Exercise directions: Find each line in the items that contains the word "professionals" and copy those lines. Case counts.

Collected data:
Segment Open

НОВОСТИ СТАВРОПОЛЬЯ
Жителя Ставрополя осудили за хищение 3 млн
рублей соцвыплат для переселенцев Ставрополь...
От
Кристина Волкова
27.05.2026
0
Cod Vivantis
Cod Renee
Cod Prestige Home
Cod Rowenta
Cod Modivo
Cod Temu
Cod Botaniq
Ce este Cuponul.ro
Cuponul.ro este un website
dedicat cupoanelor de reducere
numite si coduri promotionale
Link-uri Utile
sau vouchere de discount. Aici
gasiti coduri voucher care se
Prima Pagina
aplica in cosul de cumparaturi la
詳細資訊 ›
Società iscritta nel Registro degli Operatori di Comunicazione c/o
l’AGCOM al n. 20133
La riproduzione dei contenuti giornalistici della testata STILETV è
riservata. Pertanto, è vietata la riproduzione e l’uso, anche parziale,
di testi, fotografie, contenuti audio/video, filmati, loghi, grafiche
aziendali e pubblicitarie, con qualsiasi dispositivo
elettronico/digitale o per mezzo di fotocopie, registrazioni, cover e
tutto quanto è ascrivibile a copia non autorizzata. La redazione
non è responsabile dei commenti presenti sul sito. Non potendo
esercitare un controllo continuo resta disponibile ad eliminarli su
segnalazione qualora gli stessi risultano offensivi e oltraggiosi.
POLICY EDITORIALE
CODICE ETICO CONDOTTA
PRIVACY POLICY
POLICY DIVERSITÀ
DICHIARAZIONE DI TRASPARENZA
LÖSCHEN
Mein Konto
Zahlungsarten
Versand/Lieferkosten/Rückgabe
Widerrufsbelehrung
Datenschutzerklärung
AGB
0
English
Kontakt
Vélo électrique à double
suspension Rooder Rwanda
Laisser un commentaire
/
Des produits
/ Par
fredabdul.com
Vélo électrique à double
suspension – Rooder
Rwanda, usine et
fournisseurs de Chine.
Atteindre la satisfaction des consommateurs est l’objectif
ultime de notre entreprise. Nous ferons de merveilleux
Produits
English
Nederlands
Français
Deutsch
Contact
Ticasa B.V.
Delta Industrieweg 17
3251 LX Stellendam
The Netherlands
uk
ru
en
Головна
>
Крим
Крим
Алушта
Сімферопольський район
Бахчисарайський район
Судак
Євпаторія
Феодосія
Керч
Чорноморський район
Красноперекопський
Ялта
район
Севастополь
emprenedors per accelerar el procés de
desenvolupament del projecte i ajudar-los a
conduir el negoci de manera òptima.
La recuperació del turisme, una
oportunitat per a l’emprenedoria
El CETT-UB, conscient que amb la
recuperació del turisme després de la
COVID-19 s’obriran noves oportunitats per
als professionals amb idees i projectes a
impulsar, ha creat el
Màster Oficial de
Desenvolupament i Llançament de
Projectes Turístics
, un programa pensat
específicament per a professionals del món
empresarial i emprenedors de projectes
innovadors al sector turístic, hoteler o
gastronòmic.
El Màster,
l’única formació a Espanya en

Segment Closed

Task result:
als professionals amb idees i projectes a
específicament per a professionals del món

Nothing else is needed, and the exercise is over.